Can I wiggle away from your tulips for a second? I'll come back to them.
Let's take, instead, a child learning to stand. It's a pretty massive and marvellous thing. I think you are asking whether a child would feel a sense of achievement about it if people didn't say "Oh my God! You can stand! Well done you!!!!". My answer is: yes, they would feel a sense of achievement because, at long last, they can reach a toy that they desperately want to reach.
But think about what happens next:
- They reach the toy. They turn to you with a huge grin and you grin back "you stood up and reached the toy!" they don't need to be told "well done!" it's all there in their grin and your responsive grin.
What's wrong with saying "well done for standing up!"? Well, it assumes that you know what the child was aiming at. This is a good example actually.
Child stands for the first time. Then child SITS BACK DOWN with the desired toy. NOW they turn to you with a look of pride. It wasn't the standing they were so pleased to achieve, it was the toy getting. "You got the toy!" you say, and it's all their in their grin and your responsive grin.
If your child stood for the first and you were busy saying "Well done you!" before they'd turned to you to celebrate, then it's you deciding what is worthy of congratulation and celebration, and that might be completely at odds with the thing the child was wanting to achieve themself. So you hijack their own sense of pride by congratulating them for THE WRONG THING!!!!
That's why I think the impetus for such a celebration has to come from the child to be most valuable.
Back to the tulips... but that doesn't mean that we should just leave our children to get on with whatever anti-social things they might want to do and then celebrate with them when they've ripped the heads off a bed of tulips. In the flower-ripping phase of a child's life, it's much better either for a parent to find a place where flower ripping is positively welcomed (no gardener is going to complain at you ripping heads off the daisies and dandelions in his lawn ) or else to suggest something to the child that they'd like to do MORE than they want to do the flower ripping. And of course it's accompanied by "those are precious. Let's leave them alone because they are not ours. Here's something better to do". Only more likely the words will be "precious! not ours! bread for the ducks!" or even just "hey!
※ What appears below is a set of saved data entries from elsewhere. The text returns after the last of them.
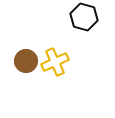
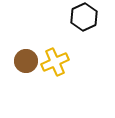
black hexagon: rotated 20 degrees clockwise
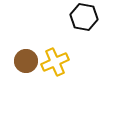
black hexagon: rotated 24 degrees counterclockwise
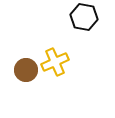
brown circle: moved 9 px down
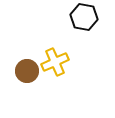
brown circle: moved 1 px right, 1 px down
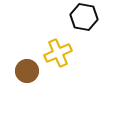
yellow cross: moved 3 px right, 9 px up
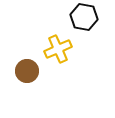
yellow cross: moved 4 px up
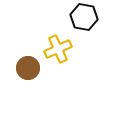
brown circle: moved 1 px right, 3 px up
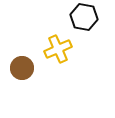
brown circle: moved 6 px left
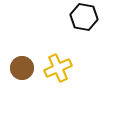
yellow cross: moved 19 px down
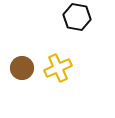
black hexagon: moved 7 px left
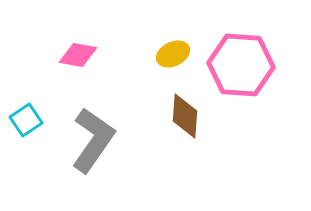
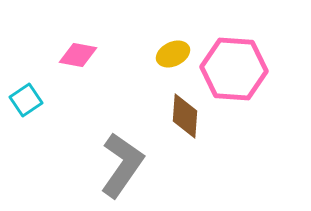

Ducks!!!" if it's a 2 year old
I'm thinking that yes, children do pick up social cues, and some of it is inexplicit and some of it is explicit, but none of it has to be a judgment of the child. "don't pick the flowers you 'orrible infant" is less constructive as someone learns to navigate the world than something like "those aren't ours... let's do X instead" or "those are precious.. let's do X instead"
and all of this with a weather eye out for the 2 year old who actually only wants to pick one flower and is competely determined about it and really, ffs, what does it matter if they do?